Task to carry out:
Reproduce every one of the following entries line by line, with no change to any word, number or symbol.

-------------------------

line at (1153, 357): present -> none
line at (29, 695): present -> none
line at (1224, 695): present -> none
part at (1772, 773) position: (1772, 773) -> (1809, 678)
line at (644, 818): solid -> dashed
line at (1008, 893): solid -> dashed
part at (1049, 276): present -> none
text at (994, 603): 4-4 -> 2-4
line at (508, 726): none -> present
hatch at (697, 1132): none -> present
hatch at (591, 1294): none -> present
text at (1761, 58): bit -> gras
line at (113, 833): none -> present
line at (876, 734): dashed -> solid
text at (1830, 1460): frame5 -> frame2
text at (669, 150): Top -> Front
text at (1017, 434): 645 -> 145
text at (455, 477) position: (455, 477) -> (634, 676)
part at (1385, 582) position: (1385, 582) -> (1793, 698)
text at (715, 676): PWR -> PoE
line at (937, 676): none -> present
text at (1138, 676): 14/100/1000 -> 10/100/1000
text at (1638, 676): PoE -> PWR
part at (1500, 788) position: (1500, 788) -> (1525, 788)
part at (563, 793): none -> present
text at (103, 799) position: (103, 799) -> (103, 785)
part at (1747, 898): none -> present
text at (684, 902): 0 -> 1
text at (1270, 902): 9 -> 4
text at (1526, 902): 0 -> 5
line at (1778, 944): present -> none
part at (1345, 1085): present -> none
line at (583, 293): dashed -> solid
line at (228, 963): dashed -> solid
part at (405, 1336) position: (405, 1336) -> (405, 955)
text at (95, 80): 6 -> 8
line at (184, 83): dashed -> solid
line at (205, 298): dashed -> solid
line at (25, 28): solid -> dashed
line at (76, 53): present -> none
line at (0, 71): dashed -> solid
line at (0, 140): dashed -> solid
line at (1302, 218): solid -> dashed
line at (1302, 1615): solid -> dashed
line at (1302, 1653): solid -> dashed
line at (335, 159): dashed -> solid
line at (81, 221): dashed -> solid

-------------------------

Correct response:
line at (1153, 357): present -> none
line at (29, 695): present -> none
line at (1224, 695): present -> none
part at (1772, 773) position: (1772, 773) -> (1809, 678)
line at (644, 818): solid -> dashed
line at (1008, 893): solid -> dashed
part at (1049, 276): present -> none
text at (994, 603): 4-4 -> 2-4
line at (508, 726): none -> present
hatch at (697, 1132): none -> present
hatch at (591, 1294): none -> present
text at (1761, 58): bit -> gras
line at (113, 833): none -> present
line at (876, 734): dashed -> solid
text at (1830, 1460): frame5 -> frame2
text at (669, 150): Top -> Front
text at (1017, 434): 645 -> 145
text at (455, 477) position: (455, 477) -> (634, 676)
part at (1385, 582) position: (1385, 582) -> (1793, 698)
text at (715, 676): PWR -> PoE
line at (937, 676): none -> present
text at (1138, 676): 14/100/1000 -> 10/100/1000
text at (1638, 676): PoE -> PWR
part at (1500, 788) position: (1500, 788) -> (1525, 788)
part at (563, 793): none -> present
text at (103, 799) position: (103, 799) -> (103, 785)
part at (1747, 898): none -> present
text at (684, 902): 0 -> 1
text at (1270, 902): 9 -> 4
text at (1526, 902): 0 -> 5
line at (1778, 944): present -> none
part at (1345, 1085): present -> none
line at (583, 293): dashed -> solid
line at (228, 963): dashed -> solid
part at (405, 1336) position: (405, 1336) -> (405, 955)
text at (95, 80): 6 -> 8
line at (184, 83): dashed -> solid
line at (205, 298): dashed -> solid
line at (25, 28): solid -> dashed
line at (76, 53): present -> none
line at (0, 71): dashed -> solid
line at (0, 140): dashed -> solid
line at (1302, 218): solid -> dashed
line at (1302, 1615): solid -> dashed
line at (1302, 1653): solid -> dashed
line at (335, 159): dashed -> solid
line at (81, 221): dashed -> solid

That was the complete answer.